• [Passage given]
The words that reporters and anchors use matter. What they call something shapes how millions see it—and influences how nations act. And today, we need to act boldly and quickly. With scientists warning of global catastrophe unless we slash emissions by 2030, the stakes have never been higher, and the role of news media never more critical.
We are urging you to call the dangerous overheating of our planet, and the lack of action to stop it, what it is—a crisis––and to cover it like one.
In the late 2010s, the phrase climate crisis emerged "as a crucial piece of the climate hawk lexicon", and was adopted by the Green New Deal, The Guardian , Greta Thunberg, and U.S. Democratic political candidates such as Kamala Harris. [2] At the same time, it came into more-popular use following a series of warnings from climate scientists and newly-energized activists. [2]
In the U.S. in late 2018, the United States House of Representatives established the House Select Committee on the Climate Crisis, the name of which was regarded as "a reminder of how much energy politics have changed in the last decade". [25] The original House climate committee had been called the "Select Committee on Energy Independence and Global Warming" in 2007. [2] It was abolished in 2011 when Republicans regained control of the House. [4]
The advocacy group Public Citizen reported that in 2018, less than 10% of articles in top-50 U.S. newspapers used the terms crisis or emergency in the context of climate change. [26] In the same year, 3.5% of national television news segments in the U.S. referred to climate change as a crisis or an emergency (50 of 1,400). [26] [27] In 2019, Public Citizen launched a campaign called "Call it a Climate Crisis"; it urged major media organizations to adopt the term climate crisis. [27] In the first four months of 2019, the number of uses of the term in U.S. media tripled to 150. [26] Likewise, the Sierra Club, the Sunrise Movement, Greenpeace, and other environmental and progressive organizations joined in a June 6, 2019 Public Citizen letter to news organizations [26] urging the news organizations to call climate change and human inaction "what it is–a crisis–and to cover it like one". [24]
We cannot solve a crisis without treating it as a crisis. Nor can we treat something like a crisis unless we understand the emergency.

• [Written exercise]
Write out the climate crisis passage word for word, starting at the part that has "The words that" and ending right after "never more critical.". You won't need the listing that comes next for any of this.

• [Dataset content]
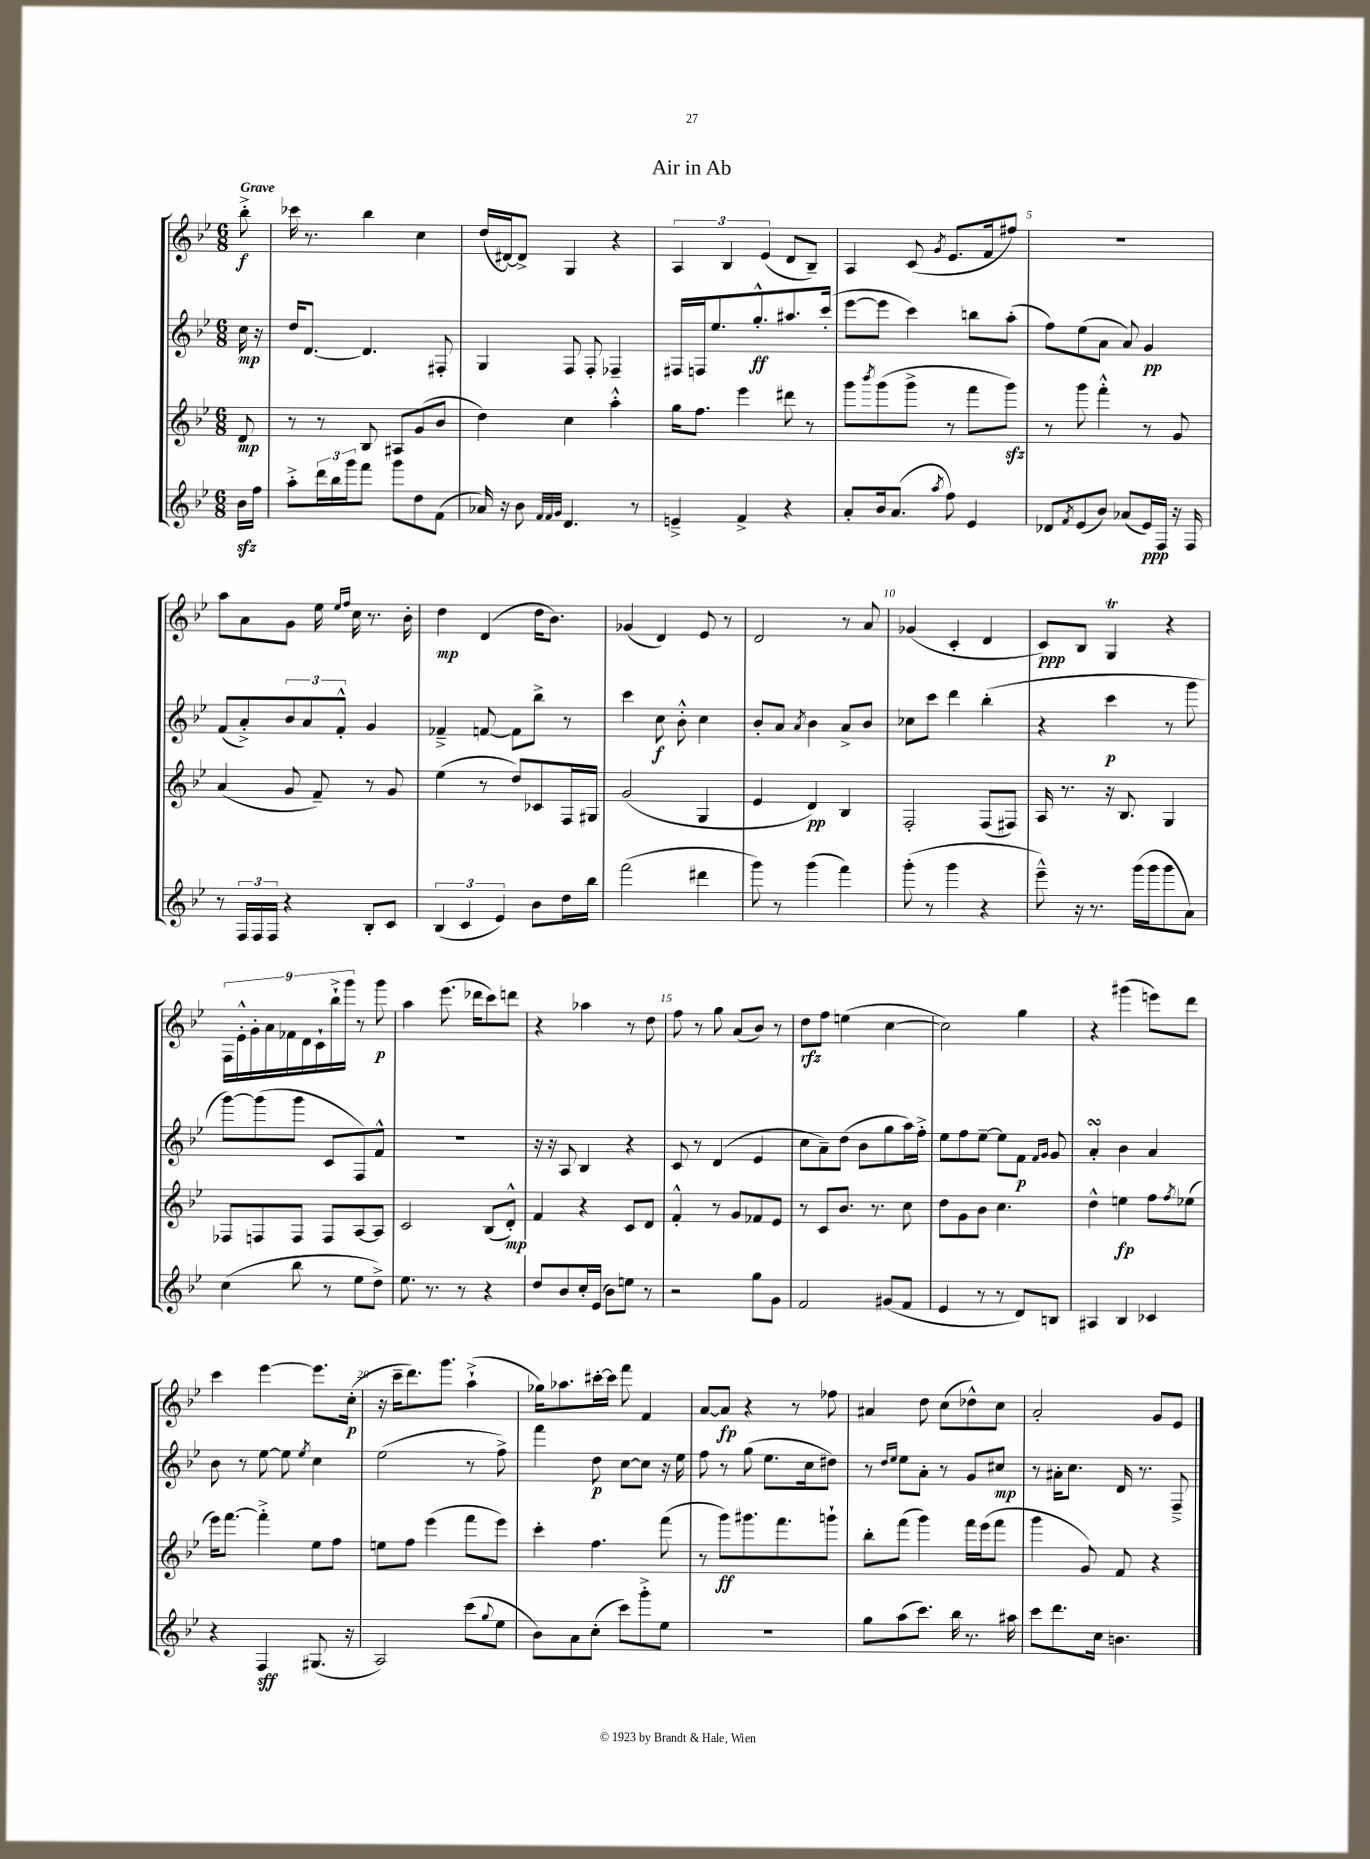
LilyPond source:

• [Result of the task]
The words that reporters and anchors use matter. What they call something shapes how millions see it—and influences how nations act. And today, we need to act boldly and quickly. With scientists warning of global catastrophe unless we slash emissions by 2030, the stakes have never been higher, and the role of news media never more critical.